TEXTE EXTRAIT —
---+---

Il me serait impossible, dans des limites aussi étroites, de développer
le récit de ces actions héroïques. Aucun hommage que je
puisse faire ne rendra justice à l'esprit qui a permis à ces
porte-étendard de la religion de Dieu de remporter de tels lauriers
et de conférer une telle distinction à la génération
qui est la leur. La cause de Baha'u'llah avait à cette époque
fait le tour du globe. Sa lumière, née dans les ténèbres
de la Perse, avait été successivement transmise aux continents
européen, africain et américain, et pénétrait
à présent au coeur de l'Australie, ceignant ainsi toute la terre
d'une ceinture de gloire éclatante. La part qu'ont prise ces disciples
dignes et valeureux à illuminer les derniers jours de la vie terrestre
de 'Abdu'l-Baha, lui seul l'a vraiment reconnue et a pu l'apprécier
à sa juste valeur. La portée unique et éternelle de ces
accomplissements sera assurément révélée par le
labeur de la génération montante, leur souvenir sera préservé
et exalté comme il convient par leurs oeuvres. Quelle profonde satisfaction
dut ressentir 'Abdu'l-Baha, alors qu'il savait proche l'heure de son
départ, en voyant les premiers fruits des services internationaux rendus
par ces héros de la foi de son père ! Il avait confié
à leurs soins un grand et bel héritage. Au crépuscule
de sa vie terrestre, il pouvait se reposer avec satisfaction sur l'assurance
sereine qu'on pourrait faire confiance à de telles mains, capables
de préserver son intégrité et d'exalter sa vertu. La disparition de 'Abdu'l-Baha, si soudaine dans les circonstances
qui la causèrent, si dramatique dans ses conséquences, ne pouvait
ni entraver l'action d'une force aussi dynamique ni obscurcir son dessein.
Ces appels fervents, contenus dans le Testament d'un Maître disparu,
ne pouvaient que confirmer son but, définir sa nature et renforcer
la promesse de son succès ultime. Des affres de l'angoisse de ses disciples en deuil, de la fièvre et
des désordres qu'avaient précipités les attaques lancées
par un ennemi toujours en éveil, était née l'administration
de la foi invincible de Baha'u'llah. Les énergies puissantes
libérées par l'ascension du Centre de son alliance se cristallisèrent
dans ce suprême, cet infaillible instrument de l'accomplissement d'un
but divin. Le Testament de 'Abdu'l-Baha en dévoilait la nature,
en réaffirmait les fondements, en complétait les principes,
en revendiquait le caractère indispensable et en énumérait
les principales institutions. Avec la même spontanéité
qui avait caractérisé sa réponse au message proclamé
par Baha'u'llah, l'Amérique s'était à présent
levée pour épouser la cause de l'administration qu'avait clairement
établie le Testament de son fils. C'est à elle, et à
elle seule, qu'il fut donné, durant les années tumultueuses
qui suivirent la révélation d'un document aussi capital, de
devenir le champion intrépide de cette administration, le pivot de
ses toutes nouvelles institutions et le promoteur principal de son influence.

---+---

Données enregistrées
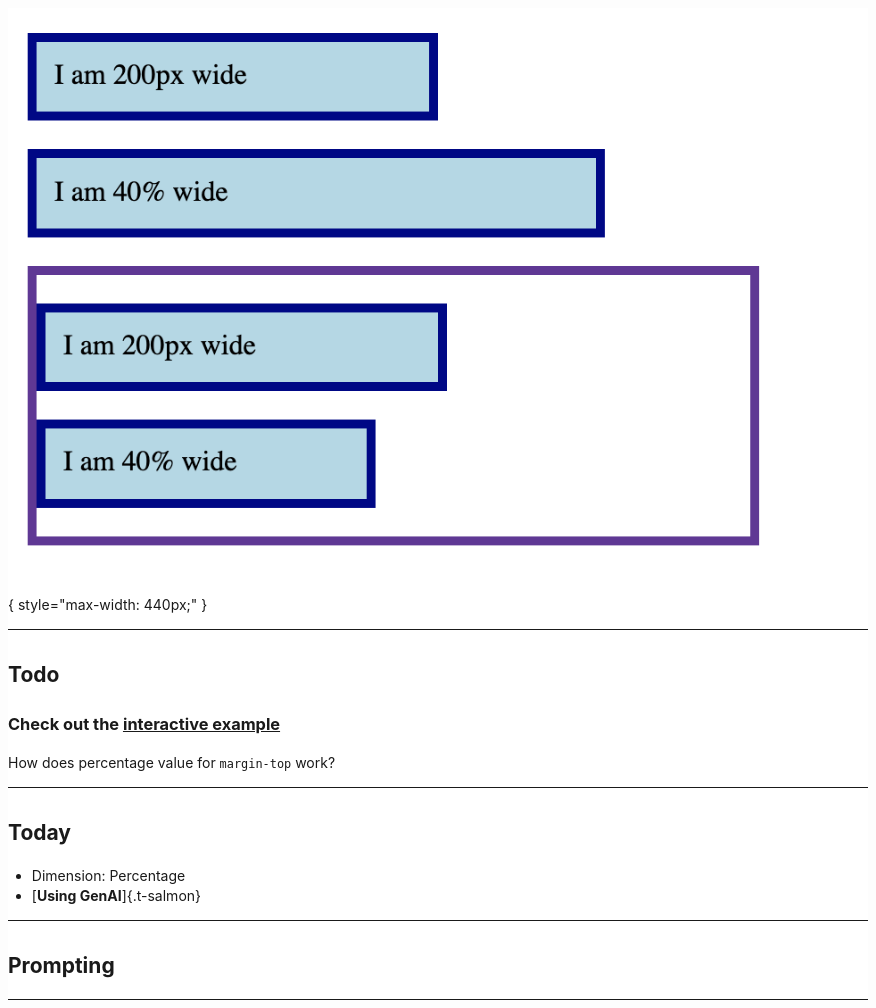 ![](./images/percentage-width.png){ style="max-width: 440px;" }

---

## Todo
### Check out the [interactive example](https://2019.wattenberger.com/blog/css-percents)
How does percentage value for `margin-top` work?

---

## Today

* Dimension: Percentage
* [**Using GenAI**]{.t-salmon}

---

## Prompting

---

---+---

CONSIGNE — Pouvez-vous réécrire sous forme de liste le paragraphe de l'extrait qui commence par « Des affres de l'angoisse » et se poursuit jusqu'à la fin, en conservant ses faits principaux ?

CORRIGÉ —
- L'administration de la foi de Baha'u'llah est née de l'angoisse des disciples en deuil, ainsi que de la fièvre et des désordres provoqués par les attaques d'un ennemi toujours en éveil.
- Les énergies libérées par l'ascension du Centre de son alliance se sont cristallisées dans cette administration, instrument suprême et infaillible d'un but divin.
- Le Testament de 'Abdu'l-Baha :
  - en dévoilait la nature ;
  - en réaffirmait les fondements ;
  - en complétait les principes ;
  - en revendiquait le caractère indispensable ;
  - en énumérait les principales institutions.
- L'Amérique s'est levée pour épouser la cause de cette administration, avec la même spontanéité que lors de sa réponse au message de Baha'u'llah.
- Dans les années tumultueuses qui ont suivi la révélation du Testament, il n'a été donné qu'à elle seule de devenir :
  - le champion intrépide de cette administration ;
  - le pivot de ses nouvelles institutions ;
  - le promoteur principal de son influence.